Richard Alexander Leman (born 13 July 1959) is a former field hockey player who was a member of the gold medal-winning Great Britain squad in the 1988 Summer Olympics in Seoul.

== Biography ==
Leman was born in East Grinstead, West Sussex. Between 1973 and 1977, he was educated at Gresham's School, Holt, where he played in the school's 1st XI hockey team and Captained the 1st XI cricket team and had England Schoolboy trials for both sports.

He played club hockey for East Grinstead Hockey Club in the Men's England Hockey League and played in the 1982 Men's Hockey World Cup and won a bronze medal at the 1984 Summer Olympics in Los Angeles. He also won silver with the England squad at the 1986 Men's Hockey World Cup in London.

In 1984 Leman was awarded UK Hockey Player of the Year. He was part of the bronze medal winning Great Britain team that competed at the 1984 Men's Hockey Champions Trophy, in Karachi, Pakistan and the silver medal winning team the following year at the 1985 Men's Hockey Champions Trophy in Perth, Australia.

Still at East Grinstead and after the 1988 Olympic gold medal he represented and captained England at the 1990 Men's Hockey World Cup.
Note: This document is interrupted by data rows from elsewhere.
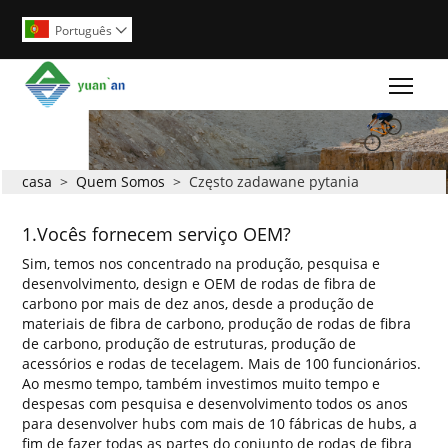
Português

Togg
casa
>
Quem Somos
>
Często zadawane pytania
1.Vocês fornecem serviço OEM?
Sim, temos nos concentrado na produção, pesquisa e
desenvolvimento, design e OEM de rodas de fibra de
carbono por mais de dez anos, desde a produção de
materiais de fibra de carbono, produção de rodas de fibra
de carbono, produção de estruturas, produção de
acessórios e rodas de tecelagem. Mais de 100 funcionários.
Ao mesmo tempo, também investimos muito tempo e
despesas com pesquisa e desenvolvimento todos os anos
para desenvolver hubs com mais de 10 fábricas de hubs, a
fim de fazer todas as partes do conjunto de rodas de fibra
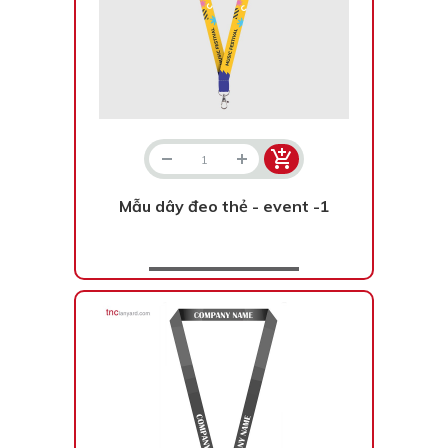
Mẫu dây đeo thẻ - event -1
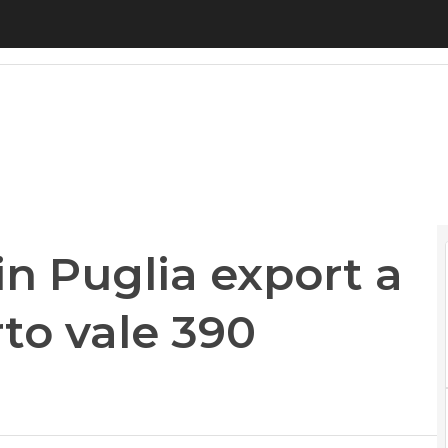
uglia export a + 15,8%: il comparto vale 390 milio
n Puglia export a
rto vale 390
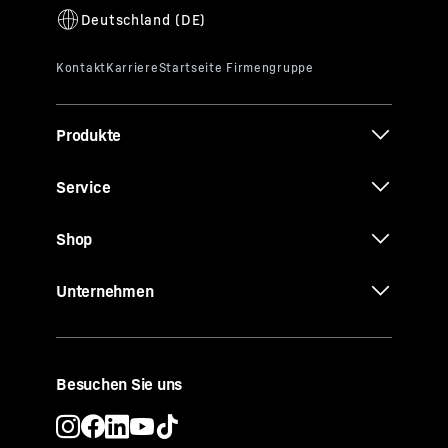
Produkte
Service
Shop
Unternehmen
Besuchen Sie uns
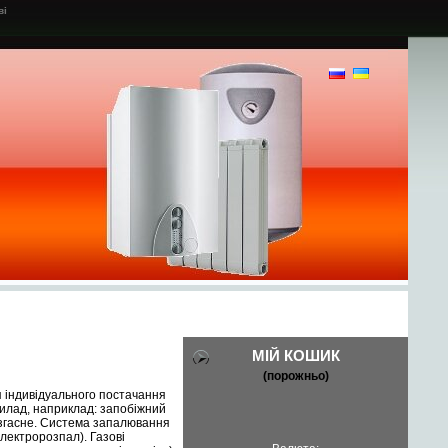
ві
И
МІЙ КОШИК
(порожньо)
ля індивідуального постачання
рилад, наприклад: запобіжний
 згасне. Система запалювання
електророзпал). Газові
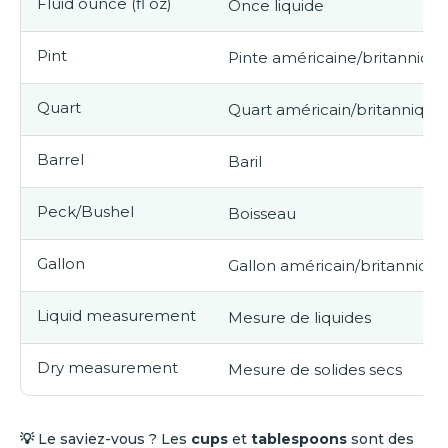
Fluid ounce (fl oz)
Once liquide
Pint
Pinte américaine/britanniqu
Quart
Quart américain/britannique
Barrel
Baril
Peck/Bushel
Boisseau
Gallon
Gallon américain/britannique
Liquid measurement
Mesure de liquides
Dry measurement
Mesure de solides secs
💡
Le saviez-vous ? Les
cups
et
tablespoons
sont des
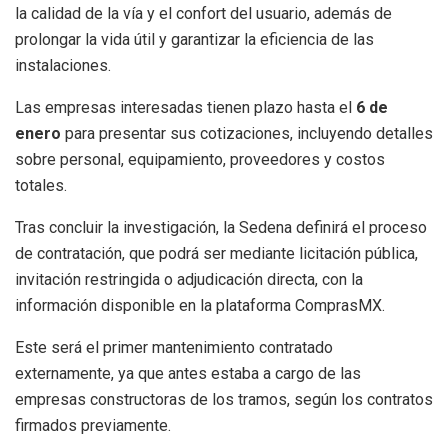
la calidad de la vía y el confort del usuario, además de
prolongar la vida útil y garantizar la eficiencia de las
instalaciones.
Las empresas interesadas tienen plazo hasta el
6 de
enero
para presentar sus cotizaciones, incluyendo detalles
sobre personal, equipamiento, proveedores y costos
totales.
Tras concluir la investigación, la Sedena definirá el proceso
de contratación, que podrá ser mediante licitación pública,
invitación restringida o adjudicación directa, con la
información disponible en la plataforma ComprasMX.
Este será el primer mantenimiento contratado
externamente, ya que antes estaba a cargo de las
empresas constructoras de los tramos, según los contratos
firmados previamente.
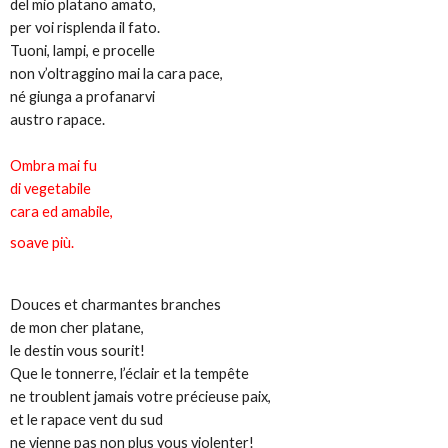
del mio platano amato,
per voi risplenda il fato.
Tuoni, lampi, e procelle
non v’oltraggino mai la cara pace,
né giunga a profanarvi
austro rapace.
Ombra mai fu
di vegetabile
cara ed amabile,
soave più.
Douces et charmantes branches
de mon cher platane,
le destin vous sourit!
Que le tonnerre, l’éclair et la tempête
ne troublent jamais votre précieuse paix,
et le rapace vent du sud
ne vienne pas non plus vous violenter!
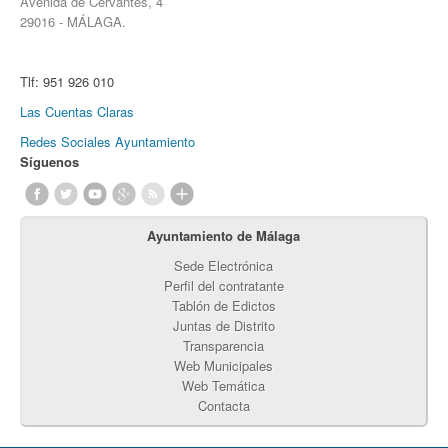
Avenida de Cervantes, 4
29016 - MÁLAGA.
Tlf:
951 926 010
Las Cuentas Claras
Redes Sociales Ayuntamiento
Síguenos
Ayuntamiento de Málaga
Sede Electrónica
Perfil del contratante
Tablón de Edictos
Juntas de Distrito
Transparencia
Web Municipales
Web Temática
Contacta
He captained Great Britain and England from 1988 to 1990 ending his career with 228 caps, a record until beaten by Jon Potter in November 1994.

Leman joined the Board of England Hockey in 2002 having served as a vice president for the previous year. He later became President of Great Britain Hockey in 2007 finishing his term in 2017 following the Olympic Gold medal won by the Women's team at Rio in 2016. He was also a member of the British Olympic Association Executive Board from 2005 to 2016. In 2017 Leman was appointed as a Non Executive director of British Ski and Snowboard and was nominated as the representative of the BOA on the British Olympic Foundation Charity Board.

He has also been involved in the running of East Grinstead Sports Club since 1988. He set up the East Grinstead Sports Club Charity in 2003 and was chairman of the board until 2010. He remains an active Trustee of the club.

In his business career, he has founded several businesses in the recruitment sector and his first company, Olympian Consultancy, was listed as 8th in the Sunday Times Fast Track 100 companies for 1999. In the same year, Leman won the Durlacher Executive of the Year Award, as well as runner-up in the Sussex Businessman of the Year Award. He is currently Chairman of Gold Group Recruitment, a technology and engineering recruitment firm working with companies across the globe. In addition he is Chairman of Clearwater People Solutions and Non Exec Chairman of SLC, a sports and leisure consultancy.

He was appointed an OBE in the Queen's Birthday Honours list in 2018.